En efecto, la literatura es el reflejo de la vida y las experiencias humanas, un vasto océano donde las voces resuenan a lo largo del tiempo. Desde los mitos antiguos o los clásicos grecolatinos hasta las novelas o piezas teatrales contemporáneas, cada manifestación literaria es un fragmento de la realidad vertido negro sobre blanco. Así, cuando un autor parte de este mundo, sus contribuciones, hijas de su tiempo —bienvenido sea el neohistoricismo de Stephen Greenblatt—, perduran en las páginas de la historia literaria, añadiendo luz al firmamento de la creatividad humana. De hecho, me atrevería a sostener que desde ninguna otra disciplina puede conocerse mejor al hombre que desde las humanidades.

En consecuencia, grandes nombres de las letras, con títulos imprescindibles, desafían al olvido y trascienden las limitaciones del tiempo, pues sus obras constituyen asideros para las generaciones futuras, singulares rincones donde hallar respuesta a las inquietudes mortales. Sin embargo, como decía el periodista y escritor Giovanni Guareschi, las ideas son como los trenes: casi siempre llegan con retraso, y el proceso creativo no siempre sigue un curso lineal. En este sentido, cabe recordar que el impacto completo de una obra o el reconocimiento de su genialidad puede no manifestarse de inmediato. Algunas veces, las tendencias literarias más revolucionarias necesitan tiempo para germinar en la colectividad.

No en vano, la literatura está llena de ejemplos de obras que fueron subestimadas en su época, solo para ser redescubiertas y aclamadas años, décadas o incluso siglos después de su publicación: he ahí casos como los de Emily Dickinson, de quien se calcula que únicamente se publicaron una docena de sus poemas en vida; Franz Kafka, que expiró en el anonimato, o Herman Melville, quien nunca conoció el éxito de Moby Dick. Todos ellos experimentaron, de distintas formas, un desdén inicial de la crítica solo para más tarde ser venerados como visionarios. ¿Estaremos hoy ante casos similares?

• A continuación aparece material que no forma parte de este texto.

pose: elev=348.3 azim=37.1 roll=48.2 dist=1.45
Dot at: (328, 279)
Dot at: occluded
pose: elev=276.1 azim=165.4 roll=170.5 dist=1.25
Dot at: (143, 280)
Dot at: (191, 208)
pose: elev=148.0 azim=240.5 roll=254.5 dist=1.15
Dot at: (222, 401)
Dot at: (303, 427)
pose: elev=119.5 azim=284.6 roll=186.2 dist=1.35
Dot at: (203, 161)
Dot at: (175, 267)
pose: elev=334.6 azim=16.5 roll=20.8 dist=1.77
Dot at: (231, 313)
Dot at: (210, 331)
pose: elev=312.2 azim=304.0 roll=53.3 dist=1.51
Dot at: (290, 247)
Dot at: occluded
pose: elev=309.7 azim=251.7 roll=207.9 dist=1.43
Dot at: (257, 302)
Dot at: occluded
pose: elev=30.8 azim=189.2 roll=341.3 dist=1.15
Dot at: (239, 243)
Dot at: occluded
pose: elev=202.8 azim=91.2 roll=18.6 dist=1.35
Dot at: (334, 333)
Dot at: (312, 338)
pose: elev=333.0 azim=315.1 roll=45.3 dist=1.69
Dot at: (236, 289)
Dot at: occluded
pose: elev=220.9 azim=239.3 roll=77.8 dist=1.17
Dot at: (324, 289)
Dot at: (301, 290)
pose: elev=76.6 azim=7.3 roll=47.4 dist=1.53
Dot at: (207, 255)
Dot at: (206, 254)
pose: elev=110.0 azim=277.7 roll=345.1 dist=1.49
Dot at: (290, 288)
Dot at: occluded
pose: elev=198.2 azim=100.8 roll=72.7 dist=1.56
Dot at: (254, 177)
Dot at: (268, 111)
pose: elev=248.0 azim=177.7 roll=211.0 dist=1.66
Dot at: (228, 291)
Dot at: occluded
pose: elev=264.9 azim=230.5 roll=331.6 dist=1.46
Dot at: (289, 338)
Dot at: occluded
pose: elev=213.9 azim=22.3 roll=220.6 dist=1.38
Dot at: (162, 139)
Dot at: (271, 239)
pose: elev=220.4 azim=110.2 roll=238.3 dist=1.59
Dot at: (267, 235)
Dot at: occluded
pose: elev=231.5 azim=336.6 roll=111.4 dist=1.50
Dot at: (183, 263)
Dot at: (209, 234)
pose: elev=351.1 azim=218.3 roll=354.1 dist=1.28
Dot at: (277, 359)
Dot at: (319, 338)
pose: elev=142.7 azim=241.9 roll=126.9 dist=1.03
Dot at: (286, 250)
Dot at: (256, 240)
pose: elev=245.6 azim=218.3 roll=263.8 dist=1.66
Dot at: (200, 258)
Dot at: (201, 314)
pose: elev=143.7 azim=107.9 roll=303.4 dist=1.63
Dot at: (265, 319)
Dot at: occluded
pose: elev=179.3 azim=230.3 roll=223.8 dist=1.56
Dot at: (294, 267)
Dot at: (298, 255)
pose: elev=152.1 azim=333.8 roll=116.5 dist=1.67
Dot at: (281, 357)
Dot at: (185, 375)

Tal fenómeno manifiesta la complejidad del proceso creativo y la naturaleza cambiante de la recepción a lo largo del tiempo, hecho que se une a que cada nuevo autor se ve influenciado por aquellos que lo precedieron, absorbiendo y reinterpretando las ideas o estilos que los hicieron únicos. Esta última etiqueta garantiza que, en el horizonte de la literatura, cada gran hombre o mujer que se despide agregue una nueva estrella a la inmensidad de la Vía Láctea, León Bloy dixit. Sus respectivos legados, a los que, de un modo abstracto, quiero dedicar este texto, no solo enriquecen nuestra realidad, sino que también dejan una marca perdurable en el devenir del tiempo, el cual, como la muerte, es posible vencer con la literatura.